> **Problem requirements**
This task calls for printing every entry exactly.

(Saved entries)
★ ★ ★ ★

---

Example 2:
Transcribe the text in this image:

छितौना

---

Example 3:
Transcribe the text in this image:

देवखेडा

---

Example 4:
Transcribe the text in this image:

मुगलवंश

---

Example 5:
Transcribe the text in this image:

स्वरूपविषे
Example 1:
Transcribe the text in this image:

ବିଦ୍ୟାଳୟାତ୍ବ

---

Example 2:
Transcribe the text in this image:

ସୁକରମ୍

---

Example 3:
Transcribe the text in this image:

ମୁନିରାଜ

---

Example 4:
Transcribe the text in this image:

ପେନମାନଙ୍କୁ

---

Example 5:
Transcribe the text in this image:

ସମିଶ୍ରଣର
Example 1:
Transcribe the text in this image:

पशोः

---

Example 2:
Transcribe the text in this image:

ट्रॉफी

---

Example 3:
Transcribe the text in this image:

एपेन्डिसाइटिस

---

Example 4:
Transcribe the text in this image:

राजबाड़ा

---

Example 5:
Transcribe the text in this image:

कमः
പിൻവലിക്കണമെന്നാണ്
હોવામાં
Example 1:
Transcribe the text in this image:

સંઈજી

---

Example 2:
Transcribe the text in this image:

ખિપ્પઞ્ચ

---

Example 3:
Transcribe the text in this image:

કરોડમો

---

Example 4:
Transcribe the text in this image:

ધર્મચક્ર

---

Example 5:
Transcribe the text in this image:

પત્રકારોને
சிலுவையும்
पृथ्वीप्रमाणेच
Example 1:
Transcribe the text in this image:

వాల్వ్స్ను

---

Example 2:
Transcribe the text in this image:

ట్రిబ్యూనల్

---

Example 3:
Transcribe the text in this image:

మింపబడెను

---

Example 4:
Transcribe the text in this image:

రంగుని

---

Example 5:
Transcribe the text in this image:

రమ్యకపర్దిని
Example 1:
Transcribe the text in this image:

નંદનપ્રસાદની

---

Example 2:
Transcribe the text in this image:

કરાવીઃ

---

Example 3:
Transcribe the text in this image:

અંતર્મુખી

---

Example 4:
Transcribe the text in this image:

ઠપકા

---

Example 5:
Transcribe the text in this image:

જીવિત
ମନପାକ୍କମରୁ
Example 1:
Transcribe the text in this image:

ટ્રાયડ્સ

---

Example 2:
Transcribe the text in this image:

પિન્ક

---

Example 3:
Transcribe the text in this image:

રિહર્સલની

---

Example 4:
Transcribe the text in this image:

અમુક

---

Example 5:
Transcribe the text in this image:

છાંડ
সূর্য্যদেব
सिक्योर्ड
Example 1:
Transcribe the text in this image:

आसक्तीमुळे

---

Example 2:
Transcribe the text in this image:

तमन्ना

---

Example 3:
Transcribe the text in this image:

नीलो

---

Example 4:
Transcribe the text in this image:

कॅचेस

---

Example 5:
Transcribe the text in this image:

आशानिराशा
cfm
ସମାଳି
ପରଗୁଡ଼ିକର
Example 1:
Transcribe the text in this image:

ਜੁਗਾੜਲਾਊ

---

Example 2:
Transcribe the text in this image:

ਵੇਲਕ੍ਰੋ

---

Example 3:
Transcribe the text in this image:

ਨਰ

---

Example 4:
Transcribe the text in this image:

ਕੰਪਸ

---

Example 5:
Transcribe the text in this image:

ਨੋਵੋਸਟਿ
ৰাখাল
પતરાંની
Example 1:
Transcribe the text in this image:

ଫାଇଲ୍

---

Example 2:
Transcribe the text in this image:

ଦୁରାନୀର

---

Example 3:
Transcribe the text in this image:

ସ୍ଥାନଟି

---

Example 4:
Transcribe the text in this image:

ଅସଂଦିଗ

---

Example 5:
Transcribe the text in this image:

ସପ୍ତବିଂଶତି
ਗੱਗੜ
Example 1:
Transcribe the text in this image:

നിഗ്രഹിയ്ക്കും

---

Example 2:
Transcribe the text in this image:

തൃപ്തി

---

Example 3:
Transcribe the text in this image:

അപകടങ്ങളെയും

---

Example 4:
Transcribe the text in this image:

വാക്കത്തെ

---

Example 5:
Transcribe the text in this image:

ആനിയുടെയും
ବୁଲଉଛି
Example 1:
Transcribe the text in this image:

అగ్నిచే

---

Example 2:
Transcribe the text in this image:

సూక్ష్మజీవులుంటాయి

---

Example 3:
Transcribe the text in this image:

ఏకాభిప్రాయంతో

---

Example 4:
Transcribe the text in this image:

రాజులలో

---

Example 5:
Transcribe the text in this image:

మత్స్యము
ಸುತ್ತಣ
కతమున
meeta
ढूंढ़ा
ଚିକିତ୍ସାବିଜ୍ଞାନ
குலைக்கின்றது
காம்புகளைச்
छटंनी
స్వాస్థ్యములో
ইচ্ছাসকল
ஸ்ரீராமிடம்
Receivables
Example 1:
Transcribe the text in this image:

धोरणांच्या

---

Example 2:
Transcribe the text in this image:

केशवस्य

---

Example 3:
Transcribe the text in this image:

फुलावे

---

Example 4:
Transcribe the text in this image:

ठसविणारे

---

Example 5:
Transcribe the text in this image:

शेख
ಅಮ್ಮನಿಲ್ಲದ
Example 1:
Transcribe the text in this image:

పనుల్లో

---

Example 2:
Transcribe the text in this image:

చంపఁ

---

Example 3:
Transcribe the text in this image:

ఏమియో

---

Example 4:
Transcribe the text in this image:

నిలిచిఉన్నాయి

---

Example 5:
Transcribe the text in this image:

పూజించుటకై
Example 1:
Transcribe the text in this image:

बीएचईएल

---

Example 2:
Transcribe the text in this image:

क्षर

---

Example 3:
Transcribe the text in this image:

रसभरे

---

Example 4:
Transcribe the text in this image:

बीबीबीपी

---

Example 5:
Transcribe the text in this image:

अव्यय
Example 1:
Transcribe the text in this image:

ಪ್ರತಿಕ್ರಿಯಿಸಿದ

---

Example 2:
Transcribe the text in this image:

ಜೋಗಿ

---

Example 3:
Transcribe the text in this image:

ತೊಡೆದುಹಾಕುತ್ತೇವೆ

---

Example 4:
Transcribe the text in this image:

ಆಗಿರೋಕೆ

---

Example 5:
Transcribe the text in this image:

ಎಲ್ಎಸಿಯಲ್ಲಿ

★ ★ ★ ★

> **Task result**
---

Example 2:
Transcribe the text in this image:

छितौना

---

Example 3:
Transcribe the text in this image:

देवखेडा

---

Example 4:
Transcribe the text in this image:

मुगलवंश

---

Example 5:
Transcribe the text in this image:

स्वरूपविषे
Example 1:
Transcribe the text in this image:

ବିଦ୍ୟାଳୟାତ୍ବ

---

Example 2:
Transcribe the text in this image:

ସୁକରମ୍

---

Example 3:
Transcribe the text in this image:

ମୁନିରାଜ

---

Example 4:
Transcribe the text in this image:

ପେନମାନଙ୍କୁ

---

Example 5:
Transcribe the text in this image:

ସମିଶ୍ରଣର
Example 1:
Transcribe the text in this image:

पशोः

---

Example 2:
Transcribe the text in this image:

ट्रॉफी

---

Example 3:
Transcribe the text in this image:

एपेन्डिसाइटिस

---

Example 4:
Transcribe the text in this image:

राजबाड़ा

---

Example 5:
Transcribe the text in this image:

कमः
പിൻവലിക്കണമെന്നാണ്
હોવામાં
Example 1:
Transcribe the text in this image:

સંઈજી

---

Example 2:
Transcribe the text in this image:

ખિપ્પઞ્ચ

---

Example 3:
Transcribe the text in this image:

કરોડમો

---

Example 4:
Transcribe the text in this image:

ધર્મચક્ર

---

Example 5:
Transcribe the text in this image:

પત્રકારોને
சிலுவையும்
पृथ्वीप्रमाणेच
Example 1:
Transcribe the text in this image:

వాల్వ్స్ను

---

Example 2:
Transcribe the text in this image:

ట్రిబ్యూనల్

---

Example 3:
Transcribe the text in this image:

మింపబడెను

---

Example 4:
Transcribe the text in this image:

రంగుని

---

Example 5:
Transcribe the text in this image:

రమ్యకపర్దిని
Example 1:
Transcribe the text in this image:

નંદનપ્રસાદની

---

Example 2:
Transcribe the text in this image:

કરાવીઃ

---

Example 3:
Transcribe the text in this image:

અંતર્મુખી

---

Example 4:
Transcribe the text in this image:

ઠપકા

---

Example 5:
Transcribe the text in this image:

જીવિત
ମନପାକ୍କମରୁ
Example 1:
Transcribe the text in this image:

ટ્રાયડ્સ

---

Example 2:
Transcribe the text in this image:

પિન્ક

---

Example 3:
Transcribe the text in this image:

રિહર્સલની

---

Example 4:
Transcribe the text in this image:

અમુક

---

Example 5:
Transcribe the text in this image:

છાંડ
সূর্য্যদেব
सिक्योर्ड
Example 1:
Transcribe the text in this image:

आसक्तीमुळे

---

Example 2:
Transcribe the text in this image:

तमन्ना

---

Example 3:
Transcribe the text in this image:

नीलो

---

Example 4:
Transcribe the text in this image:

कॅचेस

---

Example 5:
Transcribe the text in this image:

आशानिराशा
cfm
ସମାଳି
ପରଗୁଡ଼ିକର
Example 1:
Transcribe the text in this image:

ਜੁਗਾੜਲਾਊ

---

Example 2:
Transcribe the text in this image:

ਵੇਲਕ੍ਰੋ

---

Example 3:
Transcribe the text in this image:

ਨਰ

---

Example 4:
Transcribe the text in this image:

ਕੰਪਸ

---

Example 5:
Transcribe the text in this image:

ਨੋਵੋਸਟਿ
ৰাখাল
પતરાંની
Example 1:
Transcribe the text in this image:

ଫାଇଲ୍

---

Example 2:
Transcribe the text in this image:

ଦୁରାନୀର

---

Example 3:
Transcribe the text in this image:

ସ୍ଥାନଟି

---

Example 4:
Transcribe the text in this image:

ଅସଂଦିଗ

---

Example 5:
Transcribe the text in this image:

ସପ୍ତବିଂଶତି
ਗੱਗੜ
Example 1:
Transcribe the text in this image:

നിഗ്രഹിയ്ക്കും

---

Example 2:
Transcribe the text in this image:

തൃപ്തി

---

Example 3:
Transcribe the text in this image:

അപകടങ്ങളെയും

---

Example 4:
Transcribe the text in this image:

വാക്കത്തെ

---

Example 5:
Transcribe the text in this image:

ആനിയുടെയും
ବୁଲଉଛି
Example 1:
Transcribe the text in this image:

అగ్నిచే

---

Example 2:
Transcribe the text in this image:

సూక్ష్మజీవులుంటాయి

---

Example 3:
Transcribe the text in this image:

ఏకాభిప్రాయంతో

---

Example 4:
Transcribe the text in this image:

రాజులలో

---

Example 5:
Transcribe the text in this image:

మత్స్యము
ಸುತ್ತಣ
కతమున
meeta
ढूंढ़ा
ଚିକିତ୍ସାବିଜ୍ଞାନ
குலைக்கின்றது
காம்புகளைச்
छटंनी
స్వాస్థ్యములో
ইচ্ছাসকল
ஸ்ரீராமிடம்
Receivables
Example 1:
Transcribe the text in this image:

धोरणांच्या

---

Example 2:
Transcribe the text in this image:

केशवस्य

---

Example 3:
Transcribe the text in this image:

फुलावे

---

Example 4:
Transcribe the text in this image:

ठसविणारे

---

Example 5:
Transcribe the text in this image:

शेख
ಅಮ್ಮನಿಲ್ಲದ
Example 1:
Transcribe the text in this image:

పనుల్లో

---

Example 2:
Transcribe the text in this image:

చంపఁ

---

Example 3:
Transcribe the text in this image:

ఏమియో

---

Example 4:
Transcribe the text in this image:

నిలిచిఉన్నాయి

---

Example 5:
Transcribe the text in this image:

పూజించుటకై
Example 1:
Transcribe the text in this image:

बीएचईएल

---

Example 2:
Transcribe the text in this image:

क्षर

---

Example 3:
Transcribe the text in this image:

रसभरे

---

Example 4:
Transcribe the text in this image:

बीबीबीपी

---

Example 5:
Transcribe the text in this image:

अव्यय
Example 1:
Transcribe the text in this image:

ಪ್ರತಿಕ್ರಿಯಿಸಿದ

---

Example 2:
Transcribe the text in this image:

ಜೋಗಿ

---

Example 3:
Transcribe the text in this image:

ತೊಡೆದುಹಾಕುತ್ತೇವೆ

---

Example 4:
Transcribe the text in this image:

ಆಗಿರೋಕೆ

---

Example 5:
Transcribe the text in this image:

ಎಲ್ಎಸಿಯಲ್ಲಿ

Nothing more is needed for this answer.